*SOURCE EXTRACT*

Advanced Reaction Time Tester

Want to test your reaction time more reliably? Want to test other modes of reaction? Build this to be able to test both your auditory as well as your visual reaction time more accurately. This project uses TypeScript ONLY.


YOU WILL NEED

  • 1 x micro:bit
  • 1 x ADKeypad (Available in Tinker Kit)
  • 1 x Potentiometer (Available in Tinker Kit)
  • 1 x Micro:bit breakout board (Available in Tinker Kit)
  • 1 x Buzzer (Available in Tinker Kit) (Optional: You can still use the visual testing if a buzzer is unavailable)
  • 1 x 128x64 OLED screen (Available in Tinker Kit)

Looking for parts to make this?


STEP 1

Start off by connecting the micro:bit to the breakout board. Ensure that the orientation is correct.
The side with the 5x5 LED grid should be inserted such that it faces the same direction as the breakout board's front

Attach the buzzer to Pin 0.
Attach the potentiometer to Pin 1.
Attach the ADKeyboard to Pin 2.

Important: THE BUZZER MUST BE IN PIN 0 FOR IT TO FUNCTION
As for the rest of the components, the potentiometer has to be attached to a pin with a ~ symbol on it (analog I/O pin)

Attach the OLED to the I2C pins. Follow the orientation of the pins on the OLED as well as what is printed on the breakout board.




Materials

1x micro:bit
1x breakout board
1x ADKeyboard
1x Potentiometer
1x Buzzer
1x 128x64 OLED screen



STEP 2

Access the Microsoft Makecode Editor here

Create a new project, and select the JavaScript Editor

Note: We will not be able to use the blocks editor due to the use of more complex functions which Makecode cannot automatically convert into blocks




Materials

A computer with internet access



STEP 3

Install the tinkercademy-tinker-kit extension from the MakeCode Editor (Located under Advanced > Extensions)



STEP 4

You do not need to copy the code exactly as it is, but you do need to be able understand the logic behind the code if you would like to re-implement it yourself.

First, we will set up some variables to store player data, as well as some settings for the actual program. The let keyword is used to defined a variable, which can be changed by the program. The const keyword is used to define a constant which cannot be changed by the program. const types are often used to store predefined information and specifications about how the program will operate.

Next, we will show a welcome text on the OLED display to ensure that everything is working.



STEP 5

Next, we will implement the logic to start the game. This short bit of code tells the micro:bit to ask the player for information about the difficulty when they press on both buttons A and B on the micro:bit.



STEP 6

We will now build the difficulty selection logic. This bit of code takes a numerical input, which will be the value read from the potentiometer, and sets the difficulty based on how much the user turns the potentiometer.

*MATERIAL SUPPLIED*
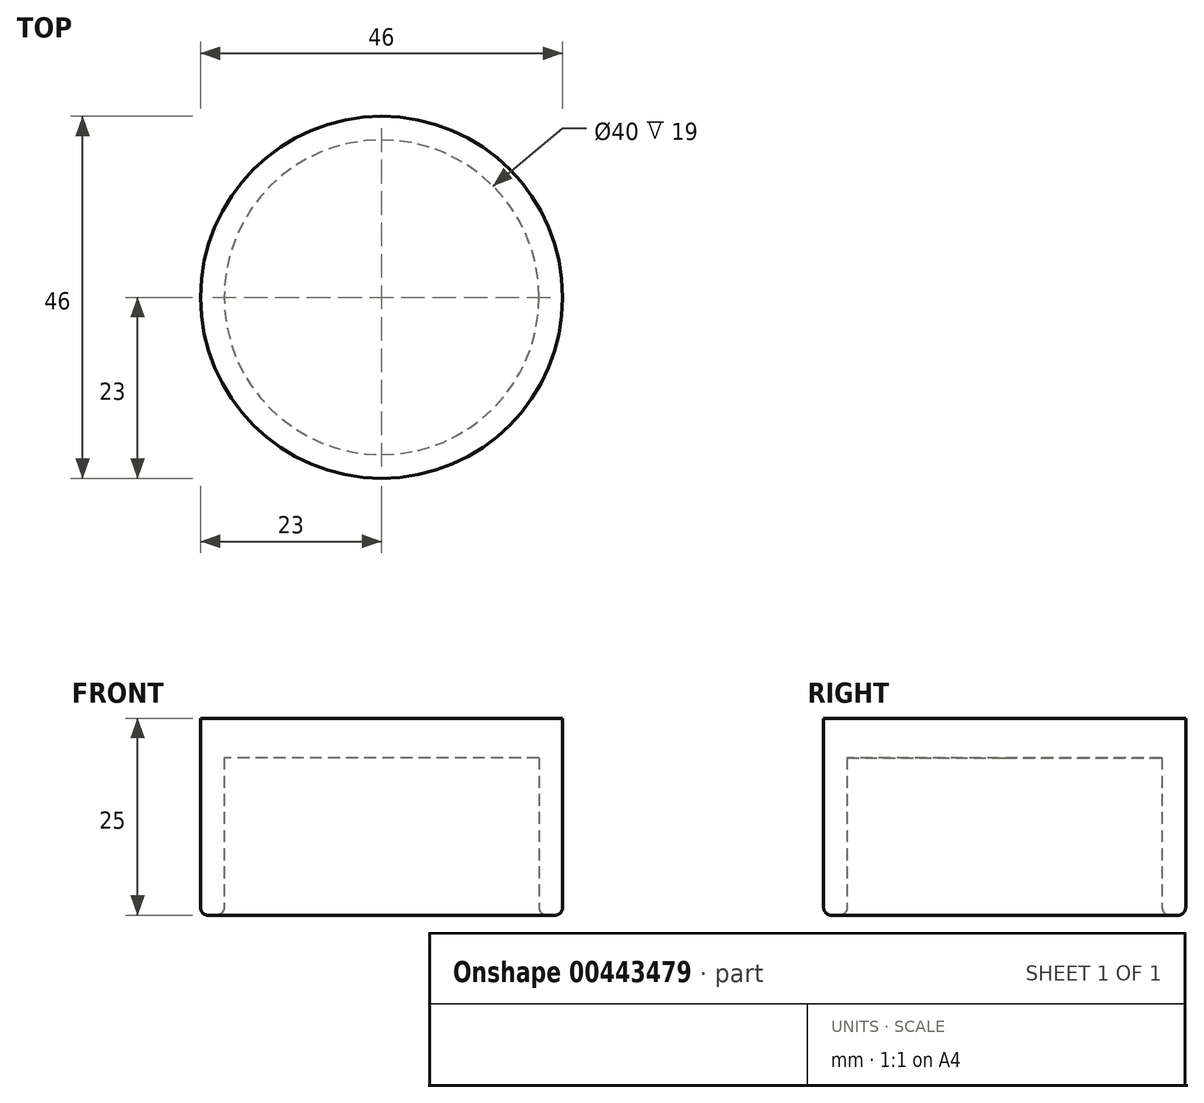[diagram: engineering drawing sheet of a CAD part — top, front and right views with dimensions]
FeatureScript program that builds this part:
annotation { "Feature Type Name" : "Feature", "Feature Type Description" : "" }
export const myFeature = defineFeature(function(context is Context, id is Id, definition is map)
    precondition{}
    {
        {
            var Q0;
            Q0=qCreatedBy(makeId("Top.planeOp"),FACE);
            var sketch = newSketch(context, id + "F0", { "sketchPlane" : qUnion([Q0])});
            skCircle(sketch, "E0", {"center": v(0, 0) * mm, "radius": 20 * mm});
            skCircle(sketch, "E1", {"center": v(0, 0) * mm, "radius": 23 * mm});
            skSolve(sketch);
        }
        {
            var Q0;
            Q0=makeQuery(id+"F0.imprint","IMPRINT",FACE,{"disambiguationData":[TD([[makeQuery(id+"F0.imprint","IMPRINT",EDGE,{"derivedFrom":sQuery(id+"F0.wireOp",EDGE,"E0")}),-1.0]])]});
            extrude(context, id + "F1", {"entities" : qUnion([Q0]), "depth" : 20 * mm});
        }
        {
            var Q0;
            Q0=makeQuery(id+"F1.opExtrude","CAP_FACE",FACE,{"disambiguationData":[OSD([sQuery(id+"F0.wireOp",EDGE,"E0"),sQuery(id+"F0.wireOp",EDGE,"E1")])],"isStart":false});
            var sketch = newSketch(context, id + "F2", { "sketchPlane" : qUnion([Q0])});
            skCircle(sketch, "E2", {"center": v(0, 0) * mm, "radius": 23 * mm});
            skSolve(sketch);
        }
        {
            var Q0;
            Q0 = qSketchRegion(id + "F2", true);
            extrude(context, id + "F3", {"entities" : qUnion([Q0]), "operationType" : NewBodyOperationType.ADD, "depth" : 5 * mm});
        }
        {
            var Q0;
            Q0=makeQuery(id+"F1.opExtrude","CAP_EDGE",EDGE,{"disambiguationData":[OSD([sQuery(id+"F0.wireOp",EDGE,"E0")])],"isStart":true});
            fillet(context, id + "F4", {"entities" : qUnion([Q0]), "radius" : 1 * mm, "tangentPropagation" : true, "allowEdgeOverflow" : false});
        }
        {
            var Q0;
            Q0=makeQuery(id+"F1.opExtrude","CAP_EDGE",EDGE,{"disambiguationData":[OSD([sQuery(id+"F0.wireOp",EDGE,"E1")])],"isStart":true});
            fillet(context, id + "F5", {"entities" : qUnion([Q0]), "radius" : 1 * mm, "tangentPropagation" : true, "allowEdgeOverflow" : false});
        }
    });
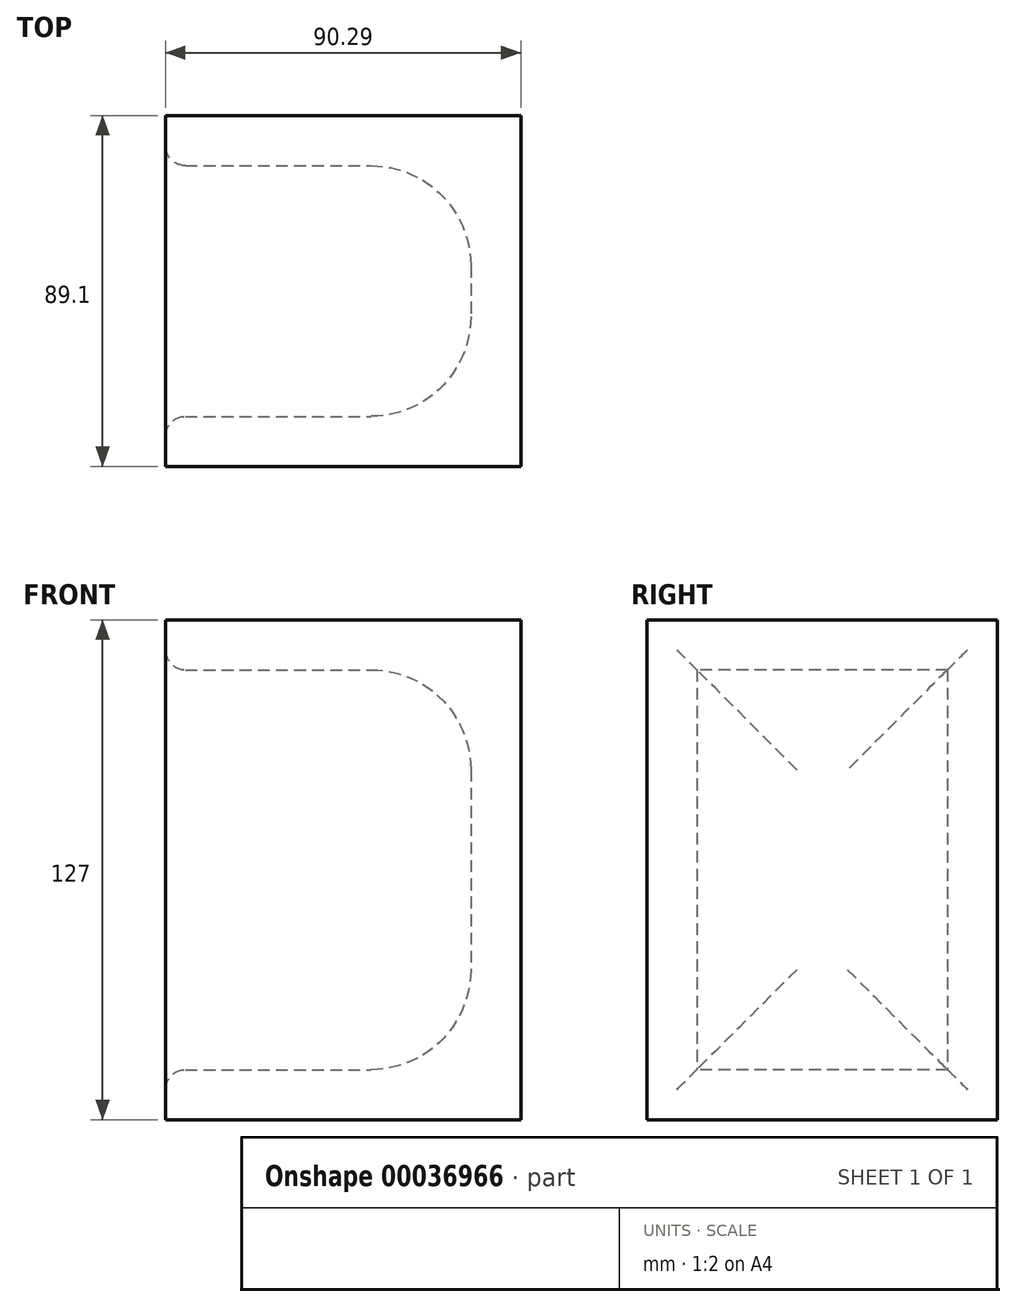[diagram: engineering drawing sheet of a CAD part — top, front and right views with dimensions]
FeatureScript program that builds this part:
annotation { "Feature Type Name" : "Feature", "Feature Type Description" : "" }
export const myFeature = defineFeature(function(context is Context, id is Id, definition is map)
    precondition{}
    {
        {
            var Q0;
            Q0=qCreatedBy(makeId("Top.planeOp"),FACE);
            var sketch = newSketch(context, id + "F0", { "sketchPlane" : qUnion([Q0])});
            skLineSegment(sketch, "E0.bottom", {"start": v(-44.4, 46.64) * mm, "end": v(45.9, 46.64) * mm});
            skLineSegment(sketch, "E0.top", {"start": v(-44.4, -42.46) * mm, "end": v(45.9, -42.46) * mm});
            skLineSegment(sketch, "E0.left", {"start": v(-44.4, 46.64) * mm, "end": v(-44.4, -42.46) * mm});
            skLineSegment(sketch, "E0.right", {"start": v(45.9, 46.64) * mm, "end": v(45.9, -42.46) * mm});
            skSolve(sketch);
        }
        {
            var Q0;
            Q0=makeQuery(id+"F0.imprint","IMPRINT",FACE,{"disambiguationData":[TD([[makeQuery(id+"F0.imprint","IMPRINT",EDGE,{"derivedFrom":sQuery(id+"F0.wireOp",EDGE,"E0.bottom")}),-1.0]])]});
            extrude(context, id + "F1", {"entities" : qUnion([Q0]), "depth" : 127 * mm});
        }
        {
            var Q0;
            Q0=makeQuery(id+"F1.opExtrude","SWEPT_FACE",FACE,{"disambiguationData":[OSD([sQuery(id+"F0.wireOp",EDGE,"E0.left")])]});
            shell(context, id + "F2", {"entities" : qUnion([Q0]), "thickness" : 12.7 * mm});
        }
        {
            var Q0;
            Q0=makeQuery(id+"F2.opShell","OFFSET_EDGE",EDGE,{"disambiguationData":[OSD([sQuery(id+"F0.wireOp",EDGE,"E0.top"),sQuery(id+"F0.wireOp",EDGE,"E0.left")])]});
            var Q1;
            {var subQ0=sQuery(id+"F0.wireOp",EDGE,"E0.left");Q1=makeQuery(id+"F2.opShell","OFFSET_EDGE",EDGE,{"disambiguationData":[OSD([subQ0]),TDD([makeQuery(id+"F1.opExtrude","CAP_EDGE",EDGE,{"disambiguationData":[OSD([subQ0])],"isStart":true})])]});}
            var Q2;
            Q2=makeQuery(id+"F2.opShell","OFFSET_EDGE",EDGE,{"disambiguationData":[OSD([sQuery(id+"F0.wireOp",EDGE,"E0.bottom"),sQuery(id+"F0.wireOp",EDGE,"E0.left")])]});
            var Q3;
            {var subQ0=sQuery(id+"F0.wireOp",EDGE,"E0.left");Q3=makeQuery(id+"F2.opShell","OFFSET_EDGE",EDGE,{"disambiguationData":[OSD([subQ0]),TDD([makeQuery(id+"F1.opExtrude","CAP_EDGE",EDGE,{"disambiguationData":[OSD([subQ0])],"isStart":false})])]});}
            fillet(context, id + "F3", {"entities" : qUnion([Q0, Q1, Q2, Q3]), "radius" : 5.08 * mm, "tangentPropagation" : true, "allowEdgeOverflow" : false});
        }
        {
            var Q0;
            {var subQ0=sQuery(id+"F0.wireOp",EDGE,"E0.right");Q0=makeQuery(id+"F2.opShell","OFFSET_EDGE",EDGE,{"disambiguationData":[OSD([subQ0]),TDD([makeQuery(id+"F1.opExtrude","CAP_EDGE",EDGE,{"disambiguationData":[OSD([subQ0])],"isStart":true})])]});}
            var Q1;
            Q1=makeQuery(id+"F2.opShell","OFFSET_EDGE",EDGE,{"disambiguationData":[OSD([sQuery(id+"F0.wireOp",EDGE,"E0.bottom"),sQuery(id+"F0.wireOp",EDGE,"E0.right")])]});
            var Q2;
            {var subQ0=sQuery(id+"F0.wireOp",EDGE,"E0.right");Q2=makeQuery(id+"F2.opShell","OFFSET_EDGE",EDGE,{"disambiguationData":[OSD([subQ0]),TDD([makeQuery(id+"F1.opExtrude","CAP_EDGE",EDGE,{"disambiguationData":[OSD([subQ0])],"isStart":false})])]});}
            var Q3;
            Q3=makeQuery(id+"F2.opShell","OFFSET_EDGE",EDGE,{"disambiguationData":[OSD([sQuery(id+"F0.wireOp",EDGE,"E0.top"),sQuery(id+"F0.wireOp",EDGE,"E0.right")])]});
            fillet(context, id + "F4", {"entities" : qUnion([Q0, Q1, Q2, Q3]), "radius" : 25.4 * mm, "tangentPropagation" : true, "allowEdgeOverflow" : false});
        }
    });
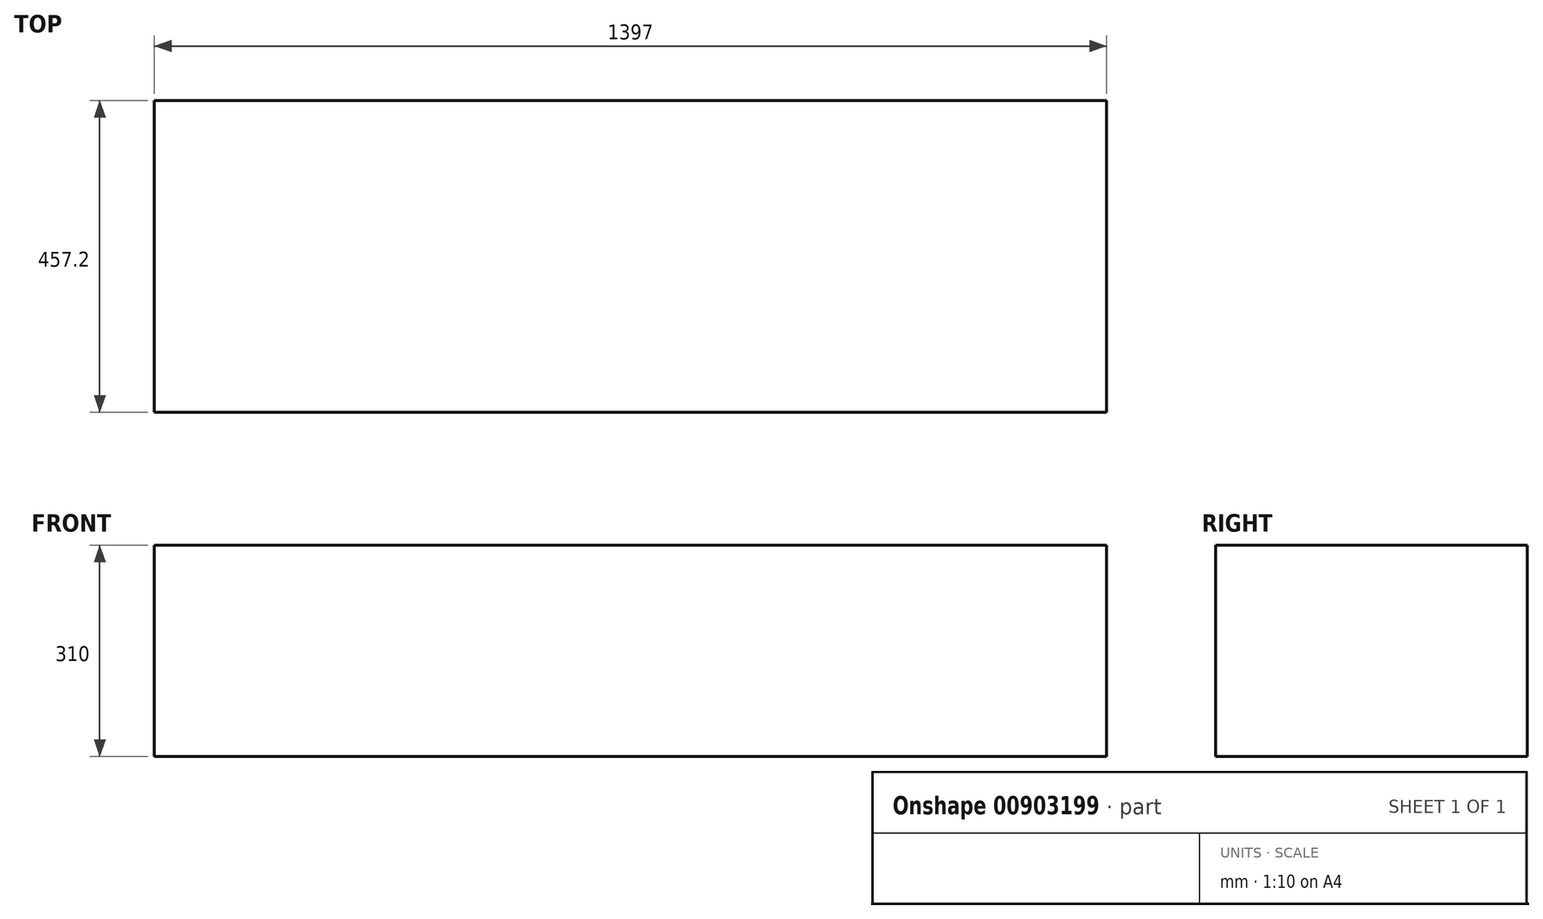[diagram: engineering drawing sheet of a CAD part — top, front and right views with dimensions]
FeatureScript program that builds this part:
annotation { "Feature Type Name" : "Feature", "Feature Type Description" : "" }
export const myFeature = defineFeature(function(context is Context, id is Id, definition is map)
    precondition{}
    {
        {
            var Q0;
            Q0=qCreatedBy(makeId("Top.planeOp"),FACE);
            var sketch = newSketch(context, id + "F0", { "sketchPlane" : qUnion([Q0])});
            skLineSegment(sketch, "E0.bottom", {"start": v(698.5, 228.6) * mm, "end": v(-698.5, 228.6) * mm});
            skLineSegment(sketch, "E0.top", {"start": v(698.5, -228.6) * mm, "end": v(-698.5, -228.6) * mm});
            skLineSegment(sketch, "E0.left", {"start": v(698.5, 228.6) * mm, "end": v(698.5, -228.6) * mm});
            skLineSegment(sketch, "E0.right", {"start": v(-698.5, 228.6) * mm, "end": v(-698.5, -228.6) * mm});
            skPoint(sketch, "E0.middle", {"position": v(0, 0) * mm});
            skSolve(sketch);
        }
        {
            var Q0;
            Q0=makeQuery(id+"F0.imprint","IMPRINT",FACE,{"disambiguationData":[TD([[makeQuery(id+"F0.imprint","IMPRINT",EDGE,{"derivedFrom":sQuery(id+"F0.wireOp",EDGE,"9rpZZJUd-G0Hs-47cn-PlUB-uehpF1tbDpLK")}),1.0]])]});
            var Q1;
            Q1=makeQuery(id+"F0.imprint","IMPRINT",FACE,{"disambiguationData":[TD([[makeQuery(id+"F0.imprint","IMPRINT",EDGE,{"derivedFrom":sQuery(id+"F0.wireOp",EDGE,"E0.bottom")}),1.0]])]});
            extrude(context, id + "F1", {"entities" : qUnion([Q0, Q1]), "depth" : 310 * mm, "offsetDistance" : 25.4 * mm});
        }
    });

*INSTRUCTION*
Reproduce the portion of the reaction time tester guide that opens with "A computer with" and closes with "re-implement it yourself.", swapping "internet" for "network".

*WRITTEN RESPONSE*
A computer with network access



STEP 3

Install the tinkercademy-tinker-kit extension from the MakeCode Editor (Located under Advanced > Extensions)



STEP 4

You do not need to copy the code exactly as it is, but you do need to be able understand the logic behind the code if you would like to re-implement it yourself.